The Fundamental Theorem of Calculus (FTC) tells us that for any polynomial f :

$$\frac { \mathrm { d } } { \mathrm {~d} x } \left( \int _ { 0 } ^ { x } \mathrm { f } ( t ) \mathrm { d } t \right) = \mathrm { f } ( x )$$

A student calculates $\frac { \mathrm { d } } { \mathrm { d } x } \left( \int _ { x } ^ { 2 x } t ^ { 2 } \mathrm {~d} t \right)$ as follows:\\
(I) $\quad \int _ { x } ^ { 2 x } t ^ { 2 } \mathrm {~d} t = \int _ { 0 } ^ { 2 x } t ^ { 2 } \mathrm {~d} t - \int _ { 0 } ^ { x } t ^ { 2 } \mathrm {~d} t$\\
(II) By FTC, $\frac { \mathrm { d } } { \mathrm { d } x } \left( \int _ { 0 } ^ { x } t ^ { 2 } \mathrm {~d} t \right) = x ^ { 2 }$\\
(III) By FTC, $\frac { \mathrm { d } } { \mathrm { d } x } \left( \int _ { 0 } ^ { 2 x } t ^ { 2 } \mathrm {~d} t \right) = ( 2 x ) ^ { 2 } = 4 x ^ { 2 }$\\
(IV) So $\frac { \mathrm { d } } { \mathrm { d } x } \left( \int _ { x } ^ { 2 x } t ^ { 2 } \mathrm {~d} t \right) = 4 x ^ { 2 } - x ^ { 2 }$\\
(V) giving $\frac { \mathrm { d } } { \mathrm { d } x } \left( \int _ { x } ^ { 2 x } t ^ { 2 } \mathrm {~d} t \right) = 3 x ^ { 2 }$

Which of the following best describes the student's calculation?

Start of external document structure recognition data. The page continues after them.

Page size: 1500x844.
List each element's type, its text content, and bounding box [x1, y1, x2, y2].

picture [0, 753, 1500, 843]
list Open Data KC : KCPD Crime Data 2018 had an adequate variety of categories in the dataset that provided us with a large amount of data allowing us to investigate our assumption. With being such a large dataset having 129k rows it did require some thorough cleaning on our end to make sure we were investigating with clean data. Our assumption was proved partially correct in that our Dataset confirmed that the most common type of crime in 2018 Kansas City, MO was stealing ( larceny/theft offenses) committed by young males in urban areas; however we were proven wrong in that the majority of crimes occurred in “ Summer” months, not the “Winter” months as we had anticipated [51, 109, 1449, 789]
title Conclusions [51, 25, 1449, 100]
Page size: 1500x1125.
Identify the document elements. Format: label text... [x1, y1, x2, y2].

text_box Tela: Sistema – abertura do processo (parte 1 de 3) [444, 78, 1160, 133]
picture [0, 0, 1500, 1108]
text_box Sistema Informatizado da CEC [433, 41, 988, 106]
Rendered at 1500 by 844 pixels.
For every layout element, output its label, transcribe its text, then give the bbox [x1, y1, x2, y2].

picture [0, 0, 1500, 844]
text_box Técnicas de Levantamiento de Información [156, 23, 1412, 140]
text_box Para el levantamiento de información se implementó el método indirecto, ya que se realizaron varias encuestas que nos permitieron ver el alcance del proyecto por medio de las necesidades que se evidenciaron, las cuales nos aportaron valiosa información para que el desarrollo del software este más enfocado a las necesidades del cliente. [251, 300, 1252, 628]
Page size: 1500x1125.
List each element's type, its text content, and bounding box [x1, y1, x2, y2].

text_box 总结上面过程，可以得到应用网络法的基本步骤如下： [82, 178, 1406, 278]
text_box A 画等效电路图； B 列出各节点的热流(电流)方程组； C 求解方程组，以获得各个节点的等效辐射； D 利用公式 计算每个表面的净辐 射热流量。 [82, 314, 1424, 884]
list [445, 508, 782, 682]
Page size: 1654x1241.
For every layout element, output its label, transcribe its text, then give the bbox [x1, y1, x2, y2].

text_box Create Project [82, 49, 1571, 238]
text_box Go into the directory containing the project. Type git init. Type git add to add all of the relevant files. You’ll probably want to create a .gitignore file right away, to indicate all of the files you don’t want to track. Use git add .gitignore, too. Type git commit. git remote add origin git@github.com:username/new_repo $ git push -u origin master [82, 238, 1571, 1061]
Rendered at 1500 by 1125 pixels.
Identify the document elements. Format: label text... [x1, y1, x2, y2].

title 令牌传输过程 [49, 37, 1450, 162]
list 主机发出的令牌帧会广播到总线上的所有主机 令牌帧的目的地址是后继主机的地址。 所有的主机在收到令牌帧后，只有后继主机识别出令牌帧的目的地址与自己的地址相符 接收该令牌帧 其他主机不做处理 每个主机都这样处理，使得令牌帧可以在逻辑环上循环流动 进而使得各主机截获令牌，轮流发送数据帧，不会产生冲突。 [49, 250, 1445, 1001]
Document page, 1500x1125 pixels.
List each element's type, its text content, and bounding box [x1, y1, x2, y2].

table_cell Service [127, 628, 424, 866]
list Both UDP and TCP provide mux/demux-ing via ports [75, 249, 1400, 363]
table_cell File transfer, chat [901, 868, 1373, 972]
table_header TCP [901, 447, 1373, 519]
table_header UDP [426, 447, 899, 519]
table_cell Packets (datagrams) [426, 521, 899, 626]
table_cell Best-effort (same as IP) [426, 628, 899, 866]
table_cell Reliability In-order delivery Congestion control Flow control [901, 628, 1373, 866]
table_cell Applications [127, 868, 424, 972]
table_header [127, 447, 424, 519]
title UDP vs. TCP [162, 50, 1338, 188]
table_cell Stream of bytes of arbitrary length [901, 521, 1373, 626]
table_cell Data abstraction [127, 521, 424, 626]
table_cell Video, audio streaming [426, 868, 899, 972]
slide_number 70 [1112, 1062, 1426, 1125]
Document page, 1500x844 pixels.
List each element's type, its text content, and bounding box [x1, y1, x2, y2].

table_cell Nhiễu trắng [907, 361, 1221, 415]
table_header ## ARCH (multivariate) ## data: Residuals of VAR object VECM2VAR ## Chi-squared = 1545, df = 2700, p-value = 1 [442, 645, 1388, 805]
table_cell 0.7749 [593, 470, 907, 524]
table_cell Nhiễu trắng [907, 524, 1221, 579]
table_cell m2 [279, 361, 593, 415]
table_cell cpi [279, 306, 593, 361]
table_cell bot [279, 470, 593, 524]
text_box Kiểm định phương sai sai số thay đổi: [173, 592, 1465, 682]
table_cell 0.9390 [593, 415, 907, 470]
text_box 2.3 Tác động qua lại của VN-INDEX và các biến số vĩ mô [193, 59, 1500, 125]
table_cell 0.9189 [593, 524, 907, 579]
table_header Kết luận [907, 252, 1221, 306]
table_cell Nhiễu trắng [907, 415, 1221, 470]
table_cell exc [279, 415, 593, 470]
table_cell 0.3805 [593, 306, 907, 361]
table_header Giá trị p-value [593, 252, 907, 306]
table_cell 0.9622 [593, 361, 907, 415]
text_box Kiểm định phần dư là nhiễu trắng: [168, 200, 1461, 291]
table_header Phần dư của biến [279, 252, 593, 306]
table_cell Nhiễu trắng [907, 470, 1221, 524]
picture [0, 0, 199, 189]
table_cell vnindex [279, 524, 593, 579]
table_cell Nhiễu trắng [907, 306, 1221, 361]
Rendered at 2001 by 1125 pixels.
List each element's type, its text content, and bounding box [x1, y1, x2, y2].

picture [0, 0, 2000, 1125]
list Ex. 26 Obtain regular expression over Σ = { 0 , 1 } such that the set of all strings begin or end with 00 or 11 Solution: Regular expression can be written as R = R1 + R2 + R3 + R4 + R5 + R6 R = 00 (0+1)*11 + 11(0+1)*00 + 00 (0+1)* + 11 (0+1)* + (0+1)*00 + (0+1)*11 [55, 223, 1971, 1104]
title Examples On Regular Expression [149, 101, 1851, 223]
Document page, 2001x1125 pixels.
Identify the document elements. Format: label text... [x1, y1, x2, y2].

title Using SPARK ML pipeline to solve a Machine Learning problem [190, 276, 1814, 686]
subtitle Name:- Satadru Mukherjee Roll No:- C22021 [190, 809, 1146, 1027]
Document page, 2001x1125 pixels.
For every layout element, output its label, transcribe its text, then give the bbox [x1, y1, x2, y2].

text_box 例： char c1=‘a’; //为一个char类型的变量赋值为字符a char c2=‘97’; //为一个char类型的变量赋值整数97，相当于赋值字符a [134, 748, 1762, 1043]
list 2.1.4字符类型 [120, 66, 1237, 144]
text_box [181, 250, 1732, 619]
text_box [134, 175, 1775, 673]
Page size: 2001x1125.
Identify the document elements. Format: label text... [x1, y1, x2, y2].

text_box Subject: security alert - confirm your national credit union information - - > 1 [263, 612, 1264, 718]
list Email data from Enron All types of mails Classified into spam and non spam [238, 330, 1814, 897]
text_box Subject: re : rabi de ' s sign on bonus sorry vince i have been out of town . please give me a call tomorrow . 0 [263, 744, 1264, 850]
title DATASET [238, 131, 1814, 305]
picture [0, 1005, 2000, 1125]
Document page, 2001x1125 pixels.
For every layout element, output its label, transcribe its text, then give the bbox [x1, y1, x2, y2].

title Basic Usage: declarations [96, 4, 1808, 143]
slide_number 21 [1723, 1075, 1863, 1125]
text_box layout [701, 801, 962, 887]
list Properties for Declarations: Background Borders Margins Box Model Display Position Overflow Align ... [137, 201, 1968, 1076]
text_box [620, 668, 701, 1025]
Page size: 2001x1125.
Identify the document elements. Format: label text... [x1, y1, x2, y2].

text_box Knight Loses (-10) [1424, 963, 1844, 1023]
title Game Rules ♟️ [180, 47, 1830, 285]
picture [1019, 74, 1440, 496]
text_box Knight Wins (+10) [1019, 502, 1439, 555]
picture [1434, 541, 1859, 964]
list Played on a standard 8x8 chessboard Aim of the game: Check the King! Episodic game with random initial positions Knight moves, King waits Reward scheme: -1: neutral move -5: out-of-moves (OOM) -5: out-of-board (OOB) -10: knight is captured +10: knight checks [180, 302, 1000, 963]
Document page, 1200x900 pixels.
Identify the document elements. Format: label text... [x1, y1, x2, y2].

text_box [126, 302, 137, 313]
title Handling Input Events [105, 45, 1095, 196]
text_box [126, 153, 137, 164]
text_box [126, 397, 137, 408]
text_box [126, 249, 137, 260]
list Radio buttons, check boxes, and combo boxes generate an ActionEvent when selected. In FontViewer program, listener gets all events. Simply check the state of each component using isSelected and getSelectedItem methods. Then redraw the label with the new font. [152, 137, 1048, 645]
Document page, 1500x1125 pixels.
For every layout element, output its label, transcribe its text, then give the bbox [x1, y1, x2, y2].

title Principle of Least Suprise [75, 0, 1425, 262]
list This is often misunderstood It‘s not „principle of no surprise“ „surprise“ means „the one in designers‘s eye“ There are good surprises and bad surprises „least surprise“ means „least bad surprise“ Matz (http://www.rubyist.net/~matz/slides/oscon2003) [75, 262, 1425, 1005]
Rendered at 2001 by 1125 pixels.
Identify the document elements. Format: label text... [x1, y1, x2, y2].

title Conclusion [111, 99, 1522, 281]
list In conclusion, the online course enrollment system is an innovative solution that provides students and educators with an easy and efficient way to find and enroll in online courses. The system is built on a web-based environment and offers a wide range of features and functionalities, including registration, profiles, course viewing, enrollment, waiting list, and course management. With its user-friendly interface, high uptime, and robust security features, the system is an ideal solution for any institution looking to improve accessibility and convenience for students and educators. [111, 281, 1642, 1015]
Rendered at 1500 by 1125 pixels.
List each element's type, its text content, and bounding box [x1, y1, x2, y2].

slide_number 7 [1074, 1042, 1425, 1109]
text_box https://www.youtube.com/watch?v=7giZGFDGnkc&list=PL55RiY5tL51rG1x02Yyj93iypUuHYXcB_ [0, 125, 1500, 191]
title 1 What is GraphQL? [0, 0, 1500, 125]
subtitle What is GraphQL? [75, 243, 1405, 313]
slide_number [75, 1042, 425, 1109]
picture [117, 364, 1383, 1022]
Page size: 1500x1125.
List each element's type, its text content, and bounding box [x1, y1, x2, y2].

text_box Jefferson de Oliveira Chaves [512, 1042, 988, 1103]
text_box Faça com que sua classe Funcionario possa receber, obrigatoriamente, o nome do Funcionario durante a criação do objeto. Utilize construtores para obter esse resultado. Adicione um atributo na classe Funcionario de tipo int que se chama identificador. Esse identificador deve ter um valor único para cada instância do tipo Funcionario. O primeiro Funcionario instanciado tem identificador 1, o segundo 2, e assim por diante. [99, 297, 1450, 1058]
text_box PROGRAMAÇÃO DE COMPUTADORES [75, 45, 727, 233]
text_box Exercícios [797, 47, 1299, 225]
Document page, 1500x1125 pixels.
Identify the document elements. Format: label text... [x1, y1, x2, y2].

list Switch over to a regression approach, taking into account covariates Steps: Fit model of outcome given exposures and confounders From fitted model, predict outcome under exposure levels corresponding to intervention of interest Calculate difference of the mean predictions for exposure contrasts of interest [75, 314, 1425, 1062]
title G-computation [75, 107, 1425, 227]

A The calculation is completely correct.\\
B The calculation is incorrect, and the first error occurs on line (I).\\
C The calculation is incorrect, and the first error occurs on line (II).\\
D The calculation is incorrect, and the first error occurs on line (III).\\
E The calculation is incorrect, and the first error occurs on line (IV).\\
F The calculation is incorrect, and the first error occurs on line (V).